Les assassins qui sont passés à travers les filets de la police ou de la gendarmerie française il y a des dizaines d’années vont devoir retenir son nom, car c’est désormais leur meilleur ennemi : Anacrim.

Sans ce logiciel de pointe, l‘énorme dossier de l’affaire Grégory, l’une des plus mystérieuses et marquantes de la fin du XXe siècle, reposerait définitivement dans une salle de tribunal. 33 ans après le crime du petit Grégory Villemin, qui avait 4 ans, dans le département des Vosges, Anacrim a permis au Service central du renseignement criminel de la gendarmerie de revisiter toute l’enquête et de retrouver peut-être la bonne piste.


Pas moins de 12 000 pièces ont été entassées depuis le drame, la découverte du corps de l’enfant dans la rivière Vologne le 16 octobre 1984. L’enquête avait été rouverte en 1999, puis en 2008, dans l’espoir de découvrir encore des traces d’ADN sur les scellés, mais la police scientifique et technique avait fait chou blanc.

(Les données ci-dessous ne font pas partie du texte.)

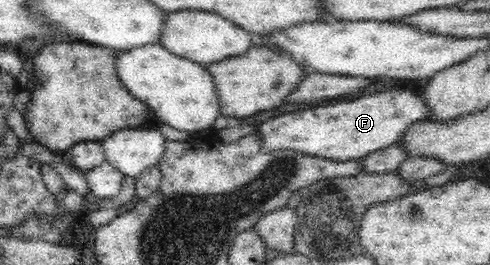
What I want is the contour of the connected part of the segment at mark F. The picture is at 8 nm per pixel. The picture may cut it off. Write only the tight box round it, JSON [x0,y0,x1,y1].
[257,87,430,161]

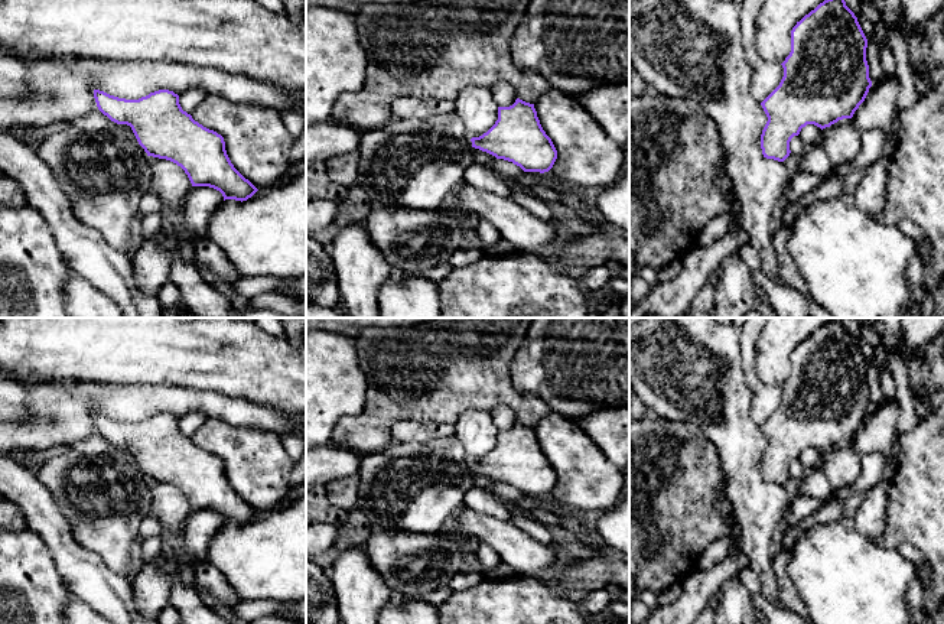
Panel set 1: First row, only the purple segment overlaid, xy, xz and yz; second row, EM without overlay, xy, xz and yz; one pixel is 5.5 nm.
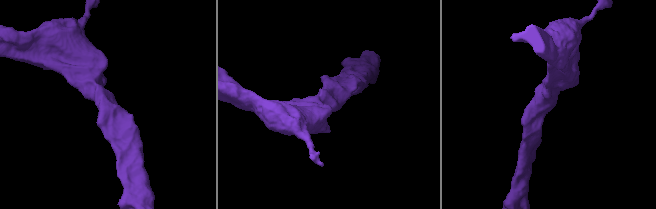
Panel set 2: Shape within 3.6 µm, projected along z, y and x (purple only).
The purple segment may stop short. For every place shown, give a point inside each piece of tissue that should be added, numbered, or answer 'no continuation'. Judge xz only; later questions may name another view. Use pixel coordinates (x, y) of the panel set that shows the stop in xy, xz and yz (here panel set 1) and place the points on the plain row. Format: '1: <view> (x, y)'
no continuation

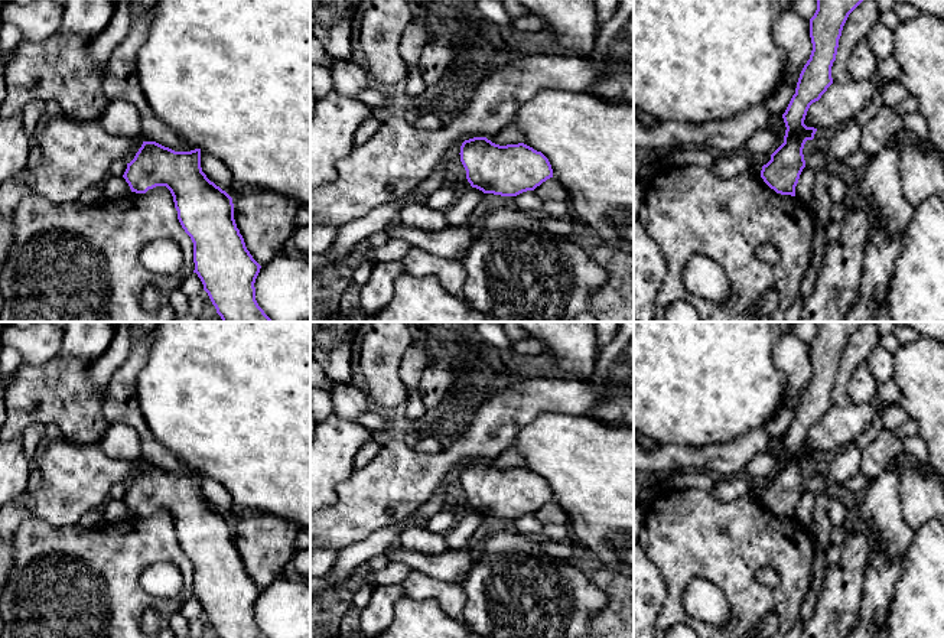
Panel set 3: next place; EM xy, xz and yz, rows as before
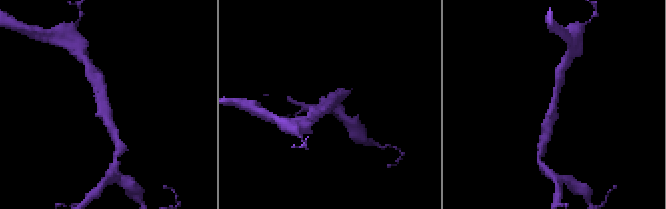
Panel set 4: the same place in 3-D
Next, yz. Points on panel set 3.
no continuation

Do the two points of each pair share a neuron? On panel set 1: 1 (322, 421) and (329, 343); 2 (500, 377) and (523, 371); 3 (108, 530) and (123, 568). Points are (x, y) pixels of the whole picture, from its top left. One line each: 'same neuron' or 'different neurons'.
1: same neuron
2: different neurons
3: same neuron

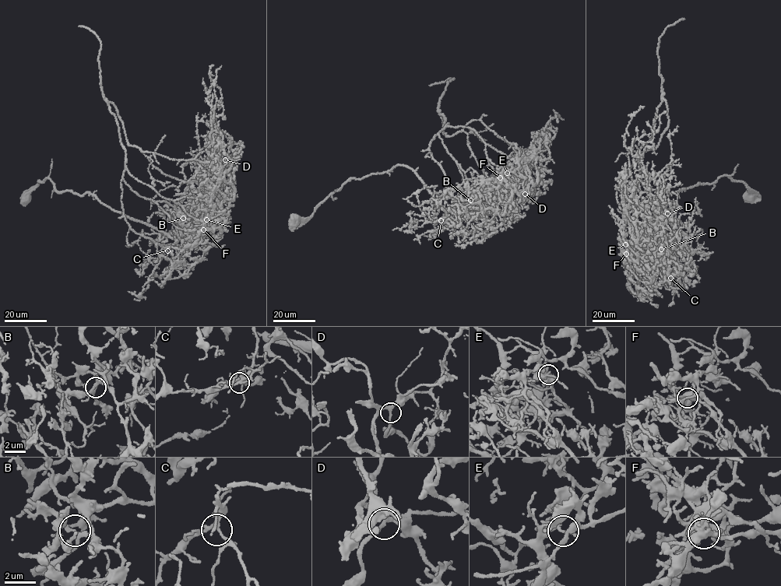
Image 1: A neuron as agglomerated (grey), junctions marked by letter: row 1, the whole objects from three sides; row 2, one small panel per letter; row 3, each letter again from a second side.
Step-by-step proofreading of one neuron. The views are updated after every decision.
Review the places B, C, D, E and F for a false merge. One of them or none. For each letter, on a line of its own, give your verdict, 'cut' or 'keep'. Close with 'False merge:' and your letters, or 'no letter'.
B: keep
C: keep
D: keep
E: keep
F: cut
False merge: F

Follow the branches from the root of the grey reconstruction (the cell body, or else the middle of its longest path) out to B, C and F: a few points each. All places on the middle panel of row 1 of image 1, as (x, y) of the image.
B: (295, 221), (351, 178), (398, 165), (414, 170), (447, 210), (468, 217), (464, 201), (470, 200)
C: (295, 221), (351, 178), (399, 165), (414, 170), (447, 210), (458, 212), (459, 199), (447, 194), (441, 220)
F: (295, 221), (310, 216), (351, 178), (399, 165), (414, 170), (447, 210), (483, 215), (498, 203), (500, 177)

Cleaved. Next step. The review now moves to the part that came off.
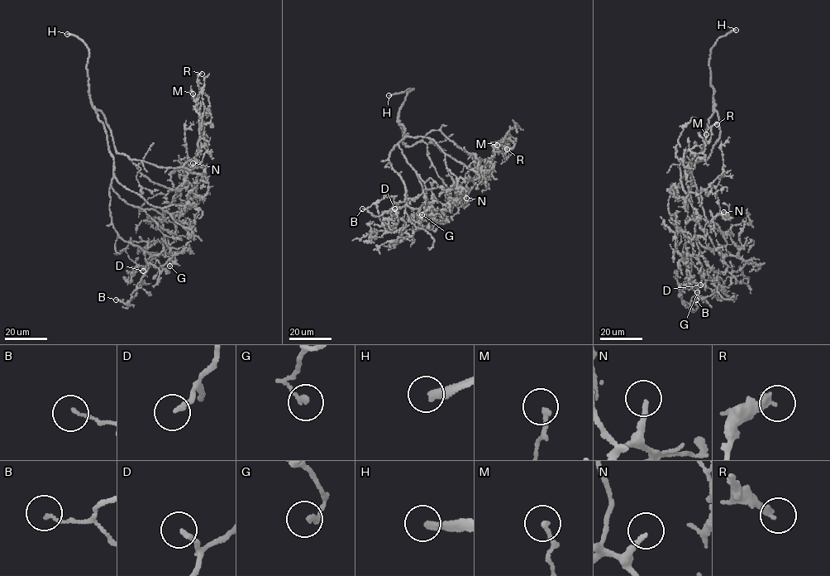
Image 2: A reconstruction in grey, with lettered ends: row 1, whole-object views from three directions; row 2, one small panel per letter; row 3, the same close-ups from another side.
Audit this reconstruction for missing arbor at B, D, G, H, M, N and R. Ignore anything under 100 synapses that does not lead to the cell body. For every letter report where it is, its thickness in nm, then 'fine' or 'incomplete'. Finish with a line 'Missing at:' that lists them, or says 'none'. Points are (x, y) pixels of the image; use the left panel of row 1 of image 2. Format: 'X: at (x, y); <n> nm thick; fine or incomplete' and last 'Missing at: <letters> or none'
B: at (116, 300); 110 nm thick; fine
D: at (143, 271); 190 nm thick; fine
G: at (169, 266); 190 nm thick; fine
H: at (67, 34); 300 nm thick; incomplete
M: at (193, 93); 160 nm thick; fine
N: at (193, 163); 180 nm thick; incomplete
R: at (202, 74); 280 nm thick; fine
Missing at: H, N

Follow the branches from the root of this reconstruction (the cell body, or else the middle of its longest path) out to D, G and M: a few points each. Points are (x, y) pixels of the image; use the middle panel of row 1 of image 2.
D: (401, 124), (403, 136), (407, 134), (395, 145), (388, 160), (403, 184), (407, 204), (394, 208)
G: (401, 124), (403, 136), (407, 134), (398, 144), (407, 162), (424, 181), (433, 180), (431, 206), (422, 214)
M: (401, 124), (406, 146), (433, 130), (478, 160), (491, 158), (503, 138), (497, 148), (497, 145)

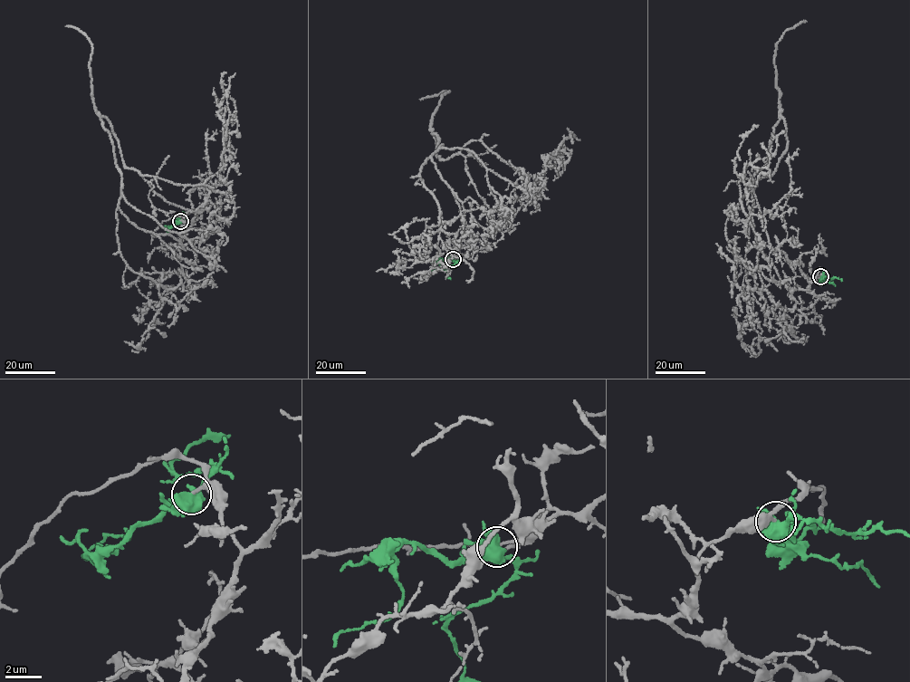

Alors pourquoi s’acharner sans aucun élément nouveau ? Justement parce que le super logiciel permet de tout trier, les milliers de procès-verbaux, d’auditions de témoins, d’indices, de données techniques, puis de faire des recoupements, de souligner les incohérences dans un emploi du temps ou les contradictions dans certains témoignages… Bref d’apporter aux enquêteurs de nouvelles hypothèses, de suivre une piste ancienne mais avec une autre logique.


Un logiciel devenu indispensable

Dans l’affaire Grégory, grâce à Anacrim, les experts gendarmes ont particulièrement réussi à reconstituer la chronologie exacte des jours qui ont précédé et suivi le crime, en situant l’ensemble des protagonistes dans l’espace et le temps. Résultat : la garde à vue à Dijon de l’oncle maternel de Jean-Marie Villemin, le père de Grégory, et d’une belle-soeur.

Le logiciel d’analyse criminelle est devenu “un outil indispensable”, estime le colonel Berger, le chef du Bureau des affaires criminelles de la gendarmerie. “Le cerveau humain a ses limites, explique-t-il, il n’est pas toujours capable d’analyser des faits parfois anodins”. Environ 400 gendarmes sont formés à ce logiciel en France. Anacrim les a déjà aidé par exemple à prouver que le tueur Michel Fourniret avait commis des meurtres qui ne lui avaient pas été imputés auparavant.